Avec maintes références à des sociologues et égyptologues africains de renom —et en fustigeant au passage certains anthropologues occidentaux «coloniaux»— le professeur Pondi conclut au rôle central de la femme dans la société africaine précoloniale. La tentative de «chosification» de celle-ci parfois observée dans la société contemporaine «serait plus proche de la logique de pensée "accumulationniste" des économistes néo-libéraux, que de la vision partenariale et symbiotique de la société qui a toujours prévalu en Afrique».

Et la sensualité dans tout ça?

Plus prosaïquement, une fois les tabous de l’adultère tombés, ces relations «libres» donnent-elles au moins satisfaction aux deux parties? Rien n’est moins sûr… Les jeunes femmes qui pratiquent l’amour libre ne semblent que peu s’intéresser aux plaisirs de la chair.

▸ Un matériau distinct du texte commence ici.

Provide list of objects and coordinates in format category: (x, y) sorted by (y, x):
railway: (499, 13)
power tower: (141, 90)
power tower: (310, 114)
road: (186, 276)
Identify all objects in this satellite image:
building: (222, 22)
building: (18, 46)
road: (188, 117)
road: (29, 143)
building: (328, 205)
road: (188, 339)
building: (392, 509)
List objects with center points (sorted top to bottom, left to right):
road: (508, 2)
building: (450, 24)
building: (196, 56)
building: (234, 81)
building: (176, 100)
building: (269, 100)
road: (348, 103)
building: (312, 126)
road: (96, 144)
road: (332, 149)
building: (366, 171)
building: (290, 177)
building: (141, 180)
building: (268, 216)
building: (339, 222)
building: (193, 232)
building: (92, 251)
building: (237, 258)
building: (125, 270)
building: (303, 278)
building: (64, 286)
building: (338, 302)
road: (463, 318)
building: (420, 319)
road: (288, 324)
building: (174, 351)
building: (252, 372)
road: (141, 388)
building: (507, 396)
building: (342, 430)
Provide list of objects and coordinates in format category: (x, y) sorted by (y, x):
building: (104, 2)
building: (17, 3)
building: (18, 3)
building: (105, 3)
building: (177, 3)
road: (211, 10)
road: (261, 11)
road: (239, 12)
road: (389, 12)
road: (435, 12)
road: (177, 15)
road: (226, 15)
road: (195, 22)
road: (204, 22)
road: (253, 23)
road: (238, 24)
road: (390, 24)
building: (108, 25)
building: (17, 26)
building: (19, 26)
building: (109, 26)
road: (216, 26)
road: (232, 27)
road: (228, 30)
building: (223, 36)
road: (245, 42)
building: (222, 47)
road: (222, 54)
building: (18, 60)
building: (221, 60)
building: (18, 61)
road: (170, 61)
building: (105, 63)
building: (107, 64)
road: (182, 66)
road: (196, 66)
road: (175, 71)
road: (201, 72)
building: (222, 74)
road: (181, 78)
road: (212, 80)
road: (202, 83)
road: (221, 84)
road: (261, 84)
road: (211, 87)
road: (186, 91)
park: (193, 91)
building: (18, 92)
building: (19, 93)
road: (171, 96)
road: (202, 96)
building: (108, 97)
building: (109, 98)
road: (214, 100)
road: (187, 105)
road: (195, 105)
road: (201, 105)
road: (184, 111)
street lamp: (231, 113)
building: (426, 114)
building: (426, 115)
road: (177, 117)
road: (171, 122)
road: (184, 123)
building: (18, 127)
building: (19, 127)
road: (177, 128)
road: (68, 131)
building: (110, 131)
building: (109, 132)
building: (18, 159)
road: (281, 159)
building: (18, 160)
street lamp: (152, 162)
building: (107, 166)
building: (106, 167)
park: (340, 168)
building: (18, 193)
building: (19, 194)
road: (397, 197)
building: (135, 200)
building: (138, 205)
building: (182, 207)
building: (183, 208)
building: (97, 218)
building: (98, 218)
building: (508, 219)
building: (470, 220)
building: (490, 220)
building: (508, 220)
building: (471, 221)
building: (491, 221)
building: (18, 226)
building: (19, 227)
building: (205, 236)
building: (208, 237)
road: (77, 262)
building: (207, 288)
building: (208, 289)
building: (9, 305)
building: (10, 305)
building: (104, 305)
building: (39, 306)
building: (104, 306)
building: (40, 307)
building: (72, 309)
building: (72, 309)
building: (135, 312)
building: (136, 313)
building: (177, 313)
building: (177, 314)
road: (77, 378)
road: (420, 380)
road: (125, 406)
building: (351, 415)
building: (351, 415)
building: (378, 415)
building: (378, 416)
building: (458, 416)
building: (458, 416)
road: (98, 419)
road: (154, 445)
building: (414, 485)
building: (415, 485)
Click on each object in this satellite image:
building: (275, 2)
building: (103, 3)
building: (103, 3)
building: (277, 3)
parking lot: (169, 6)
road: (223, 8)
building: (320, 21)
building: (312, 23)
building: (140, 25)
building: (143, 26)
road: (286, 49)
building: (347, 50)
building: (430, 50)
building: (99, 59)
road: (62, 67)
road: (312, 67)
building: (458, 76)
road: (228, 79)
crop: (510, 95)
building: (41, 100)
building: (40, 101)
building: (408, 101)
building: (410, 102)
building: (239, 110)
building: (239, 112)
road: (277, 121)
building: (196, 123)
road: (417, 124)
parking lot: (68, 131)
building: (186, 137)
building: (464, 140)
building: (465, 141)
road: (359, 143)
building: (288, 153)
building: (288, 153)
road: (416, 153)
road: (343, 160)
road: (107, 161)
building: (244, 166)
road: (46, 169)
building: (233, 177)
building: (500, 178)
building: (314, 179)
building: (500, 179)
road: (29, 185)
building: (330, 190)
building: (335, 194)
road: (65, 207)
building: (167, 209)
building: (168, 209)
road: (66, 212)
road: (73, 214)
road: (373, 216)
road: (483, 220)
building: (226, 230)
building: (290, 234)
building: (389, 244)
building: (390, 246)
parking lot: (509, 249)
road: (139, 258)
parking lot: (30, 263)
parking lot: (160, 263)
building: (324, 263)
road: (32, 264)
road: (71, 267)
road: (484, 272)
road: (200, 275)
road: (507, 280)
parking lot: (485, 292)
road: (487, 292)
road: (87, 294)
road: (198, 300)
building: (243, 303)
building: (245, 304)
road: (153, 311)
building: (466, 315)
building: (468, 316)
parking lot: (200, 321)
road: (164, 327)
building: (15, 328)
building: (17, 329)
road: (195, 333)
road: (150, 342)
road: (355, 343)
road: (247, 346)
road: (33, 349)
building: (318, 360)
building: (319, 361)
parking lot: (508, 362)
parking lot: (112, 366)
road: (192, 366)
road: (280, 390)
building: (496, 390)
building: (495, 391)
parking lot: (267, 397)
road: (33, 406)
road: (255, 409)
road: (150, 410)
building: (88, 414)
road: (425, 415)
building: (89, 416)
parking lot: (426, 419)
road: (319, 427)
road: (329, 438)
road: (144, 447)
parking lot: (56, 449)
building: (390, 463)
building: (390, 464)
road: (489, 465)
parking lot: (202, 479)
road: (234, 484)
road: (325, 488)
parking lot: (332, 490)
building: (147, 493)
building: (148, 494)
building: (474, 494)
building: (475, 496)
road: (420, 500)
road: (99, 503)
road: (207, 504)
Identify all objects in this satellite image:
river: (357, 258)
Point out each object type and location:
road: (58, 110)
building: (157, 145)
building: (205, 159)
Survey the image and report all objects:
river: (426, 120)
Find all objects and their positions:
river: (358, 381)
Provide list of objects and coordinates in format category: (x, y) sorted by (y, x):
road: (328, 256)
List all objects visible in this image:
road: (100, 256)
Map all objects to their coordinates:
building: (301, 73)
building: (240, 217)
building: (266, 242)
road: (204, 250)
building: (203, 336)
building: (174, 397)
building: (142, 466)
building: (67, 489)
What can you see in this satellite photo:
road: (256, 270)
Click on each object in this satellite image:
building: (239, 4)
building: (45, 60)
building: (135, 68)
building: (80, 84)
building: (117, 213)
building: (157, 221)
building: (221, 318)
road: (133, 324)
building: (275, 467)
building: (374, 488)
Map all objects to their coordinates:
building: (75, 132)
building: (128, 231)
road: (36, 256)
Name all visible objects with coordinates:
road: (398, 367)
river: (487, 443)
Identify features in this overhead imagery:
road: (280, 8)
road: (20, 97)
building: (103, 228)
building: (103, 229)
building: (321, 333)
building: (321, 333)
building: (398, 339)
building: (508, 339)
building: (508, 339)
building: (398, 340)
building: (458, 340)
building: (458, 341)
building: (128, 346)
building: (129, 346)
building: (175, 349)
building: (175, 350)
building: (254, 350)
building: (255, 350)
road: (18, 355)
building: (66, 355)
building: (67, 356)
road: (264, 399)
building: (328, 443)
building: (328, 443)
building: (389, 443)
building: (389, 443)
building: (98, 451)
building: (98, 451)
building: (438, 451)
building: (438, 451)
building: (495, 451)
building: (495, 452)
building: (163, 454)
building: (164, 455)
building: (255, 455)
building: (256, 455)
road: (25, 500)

«S’il me plait? Franchement, je m’en fiche! D’ailleurs, j’ai aussi un petit copain avec qui je m’éclate», explique une toute jeune femme qui fréquente un professeur d’université de vingt ans son aîné. Quelques hommes ne sont pas plus tendres envers ces «moitiés» clandestines. Stéphane, fin connaisseur de la société camerounaise, confie ainsi ses réflexions:
«Les courtisanes d'antan pratiquaient un art des choses du corps et du sexe … et si elles étaient entretenues, c’est aussi parce qu’elles le méritaient et que les hommes savaient tous les gestes d’affection qu’ils obtiendraient s’ils se montraient généreux!
Il y a une gourmandise de la vie que les demoiselles de Yaoundé ignorent. Que donnent-elles? Pas grand-chose: du vide, une passivité désarmante, pas de vrais désirs, aucune audace. Des tabous.»
Et la sentence finale de tomber: «Au total, les corps à corps ce n'est pas toujours... le pied!»